Currently, they attend a private school that is academically aggressive. Each takes piano lessons, and the boys take karate and the girls, ballet. They are also involved in sports, as well as theater productions at school — none of which is free. We are a one-income family, and I stay home with the children. Our finances are very tight, and we end up using credit to make it through the month. It sounds simple enough to just put my children in public school and drop all the extras, but my mommy-guilt says NO. I want the best for my kids. Any advice? — Tricia, email
Dear Tricia: The definition of “guilt” is “remorse caused by feeling responsible for some offense.” You have not committed any offense, so I don’t think this is about guilt. You are most likely fearing that by not providing experiences and opportunities to your kids, you are failing as a parent.
Experts tell us it is not good for kids to be overstimulated by things or activities. You can push kids to the brink of despair by over-involving them in sports, music, karate, dance and academia all at the same time. That you are going into debt to enable all of this is even more troubling.
Twenty years from now, your worth as a parent will not be measured by the number of their activities, their SAT scores or their trophies. It will be measured by the depth of their character and the way they live their lives. As for school, don’t ever assume a teacher — public or private, secular or Christian — can take your place when it comes to passing values to your children.

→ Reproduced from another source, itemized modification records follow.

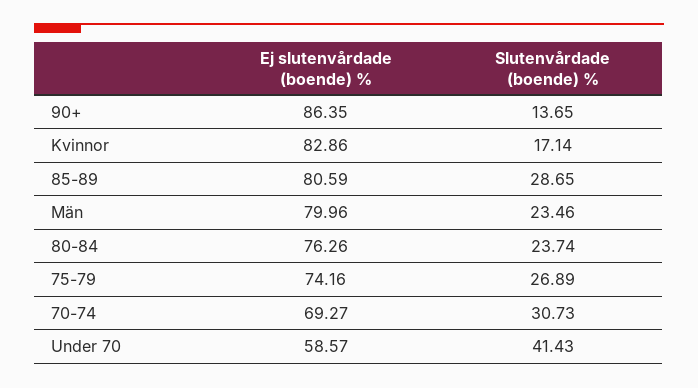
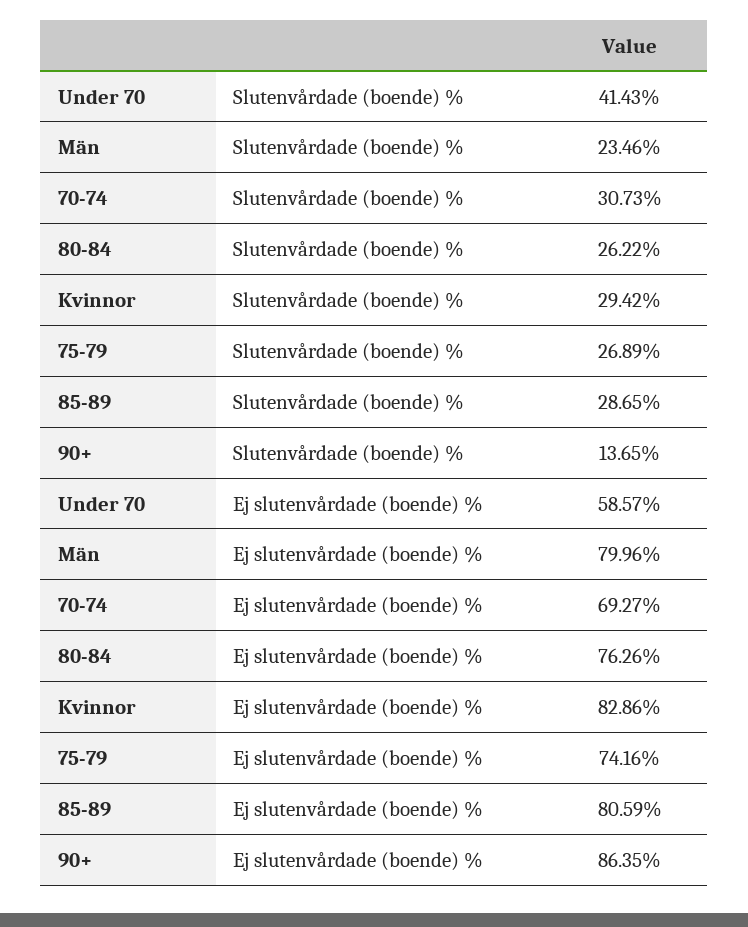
Slutenvårdade (boende) %, Kvinnor: 17.14 -> 29.42
Slutenvårdade (boende) %, 80-84: 23.74 -> 26.22

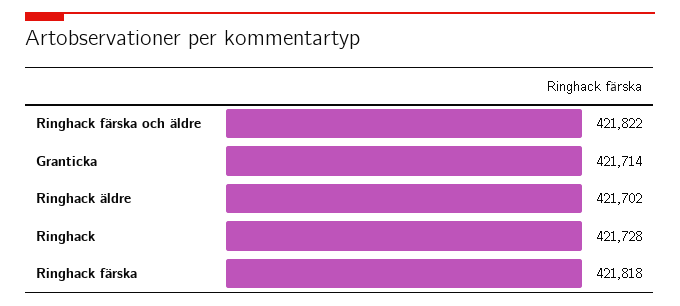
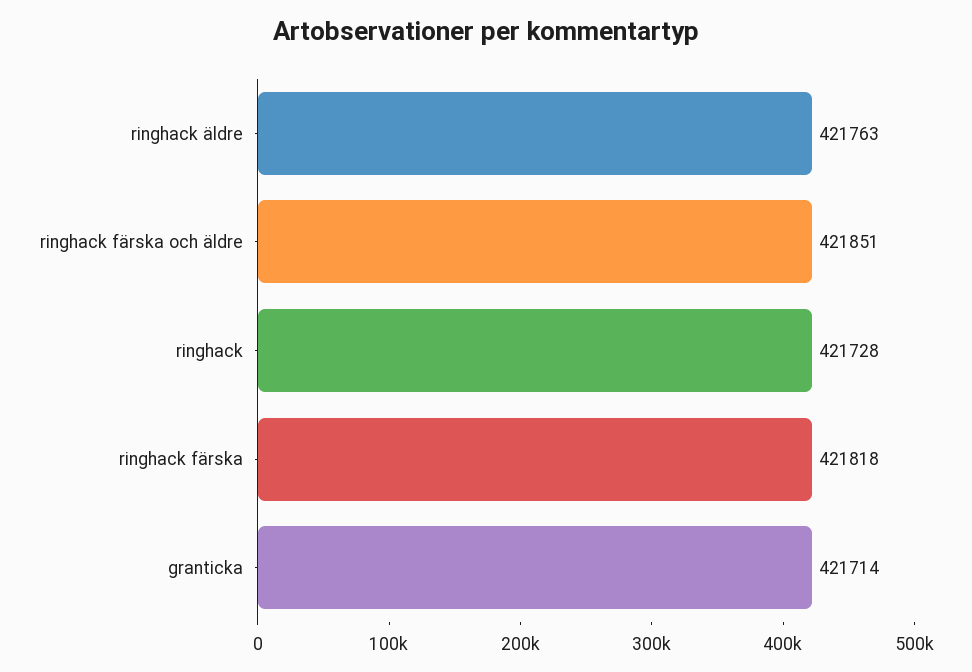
Ringhack färska och äldre: 421822 -> 421851
Ringhack äldre: 421702 -> 421763

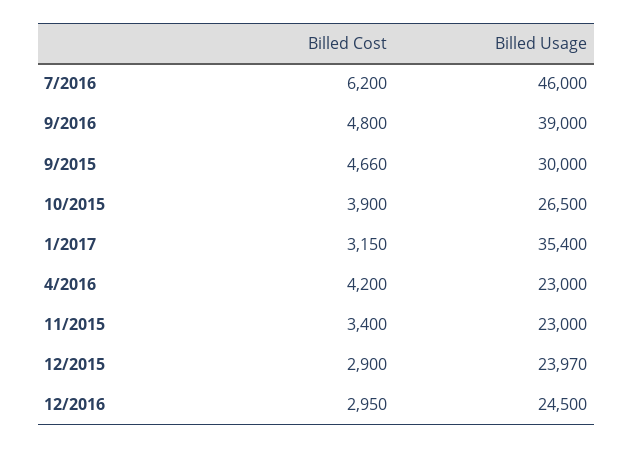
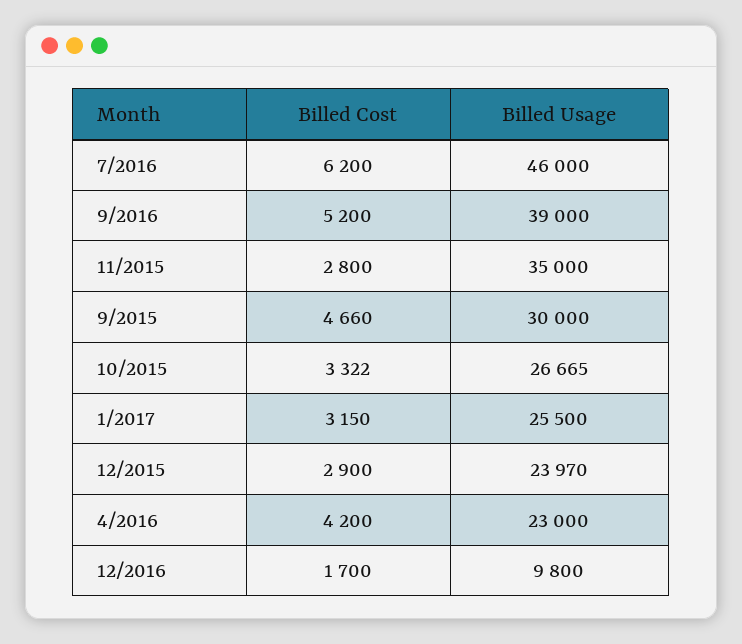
Billed Cost, 9/2016: 4800 -> 5200
Billed Cost, 10/2015: 3900 -> 3322
Billed Usage, 10/2015: 26500 -> 26665
Billed Usage, 1/2017: 35400 -> 25500
Billed Cost, 11/2015: 3400 -> 2800
Billed Usage, 11/2015: 23000 -> 35000
Billed Cost, 12/2016: 2950 -> 1700
Billed Usage, 12/2016: 24500 -> 9800

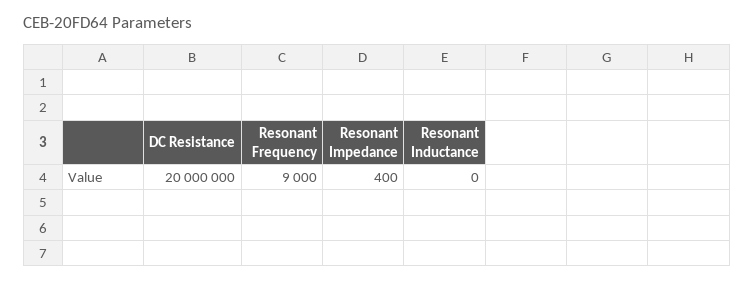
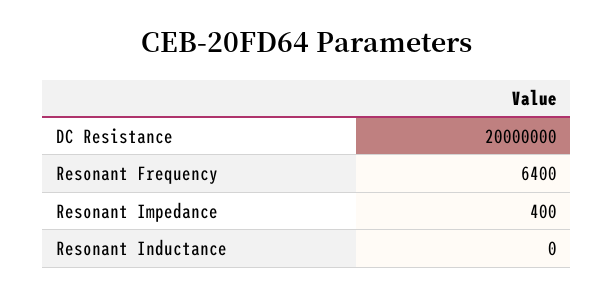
Resonant Frequency: 9000 -> 6400

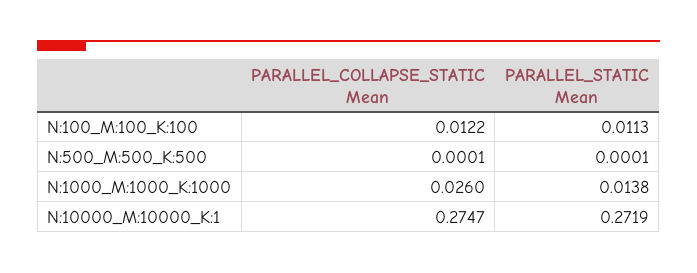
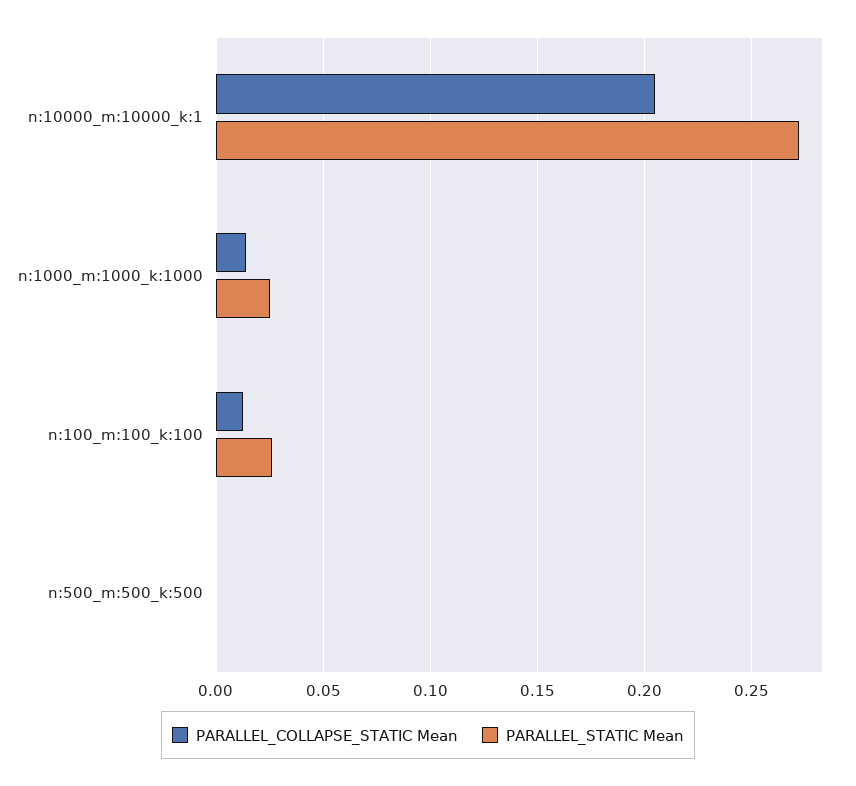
PARALLEL_STATIC Mean, N:100_M:100_K:100: 0.0113 -> 0.025
PARALLEL_COLLAPSE_STATIC Mean, N:1000_M:1000_K:1000: 0.026 -> 0.015
PARALLEL_STATIC Mean, N:1000_M:1000_K:1000: 0.0138 -> 0.025
PARALLEL_COLLAPSE_STATIC Mean, N:10000_M:10000_K:1: 0.2747 -> 0.205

I suggest you allow each child to pick one activity and then make sure they have plenty of free time to just be kids. As for school, I am a huge proponent of public schools and encourage you to get involved with yours should you send your children there.
Dear Mary: My daughter is engaged to a man who refuses to find a job. He is 23 and lives with his parents. My daughter pays all of their dating expenses, her car payment and insurance. He sleeps until noon, plays computer games all day and then waits for her to pick him up. She is expecting me to pay for their wedding. I say I’m not putting one solitary dime into a wedding to a man who won’t work. What do you think? — Kendra, Illinois
Dear Kendra: Hold your ground, and tell your daughter all the reasons you cannot support this marriage. Is there a therapist or family counselor she would speak with? There’s some reason she is willing to settle for so little in a husband and father for her children. I hope she figures it out before she makes the biggest mistake of her life.